• [Extrait à lire]:
------
C’est eux qui ont voulu commencer par les matières le matin. Ce n’était pas mon idée. Moi, je voulais débuter par les projets pluridisciplinaires, parce que, symboliquement, ça leur donnait plus de place..

Au départ, j’imaginais deux heures de plan de travail (ndlr : outil d'organisation individuelle qui fixe un ensemble d'activités que l'élève doit réaliser de manière autonome sur une période donnée) chaque matin. Mais les élèves ont dit non : ils voulaient que tout le monde fasse des maths en même temps. "Le français, c’est sympa, tu écris un texte, c’est agréable, mais quand tu vois à côté quelqu’un qui ne fait que des maths, c’est trop perturbant."

On a pensé un matériel qui permet l’individualisation, on a un bon taux d’encadrement, qu’il y a un lien entre les projets qu’ils font et l’apprentissage académique.

Comment se déroule cette heure et demi d'apprentissage ?

Ça dépend des matières ! En maths, grammaire et conjugaison les élèves travaillent beaucoup en autonomie.  En maths par exemple, on a construit un grand plan de travail qui couvre tout ce qu’ils vont apprendre en quatre ans. Ils ont aussi des outils pour travailler en autonomie. Une fois qu’ils ont bien utilisé les outils d’entraînement, ils passent à un test.

En anglais, on travaille beaucoup à l’oral, avec trois groupes de niveau. En français, on alterne une séance sur deux : écriture créative (les élèves écrivent leurs propres textes) et plan de travail (axé sur la grammaire, la conjugaison, etc.).

En histoire-géo et sciences, les cours sont « dialogués », réinventés avec beaucoup d’interactions.

S’il n’y avait que 1h30 de cours académiques par jour, ça ne suffirait pas. Ce qui rend l’ensemble intéressant, ce sont les projets transversaux.

Marie-Laure Viaud Maître de conférences en Sciences de l'Éducation à l'Université de Lille Nord de France et agrégée d'Histoire. En 2019 elle fonde L'Autre Collège à Paris, avec une promesse: former des citoyens capables de prendre des initiatives, de coopérer sur des projets, et de résoudre pacifiquement leurs conflits.
------
• [Données fournies]:
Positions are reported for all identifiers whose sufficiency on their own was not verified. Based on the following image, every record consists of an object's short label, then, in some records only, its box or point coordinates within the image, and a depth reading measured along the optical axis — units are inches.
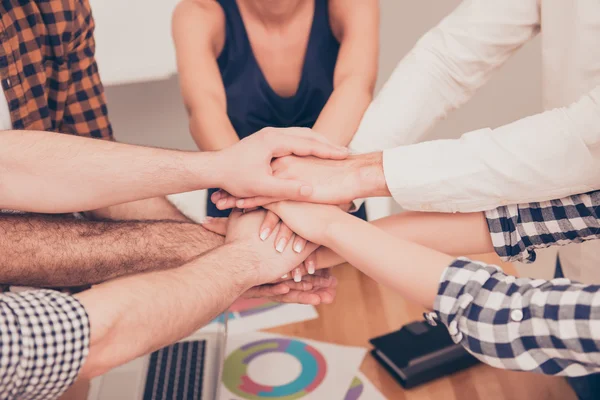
------
• [Consigne]: Rédigez la suite de l'entretien consacré à L'Autre Collège, en reprenant après sa dernière phrase.

• [Corrigé]:
Ici l'envie d'apprendre est au coeur du projet. Alors élèves organisent eux-mêmes leurs apprentissages, et passent le Brevet ! C'est ce que vas nous expliquer Marie-Laure. On veut former des citoyens capables de prendre des initiatives, de coopérer sur des projets, et de résoudre pacifiquement leurs conflits.

Qui encadre les activités ?

Principalement les parents ! Chaque famille s’implique environ 4 heures par semaine, certains animent des ateliers, d'autres font des tâches administratives (réservation des sorties, organisation logistique...).
Ensuite il y a un salarié permanent, Éric, qui est là pour accompagner les parents dans les activités. Cette personne est indispensable pour assurer un suivi stable. C'est un modèle qui pourrait exister dans le public si on arrivait à dépasser les blocages institutionnels.

Quels sont les résultats de l'Autre Collège ?

Tous les élèves qui passent le brevet l’obtiennent, hors cas particuliers. On a aussi beaucoup d’anciens élèves qui reviennent nous voir en disant qu’ils se sentent très bien au lycée et que nos méthodes les aident vraiment à s’adapter.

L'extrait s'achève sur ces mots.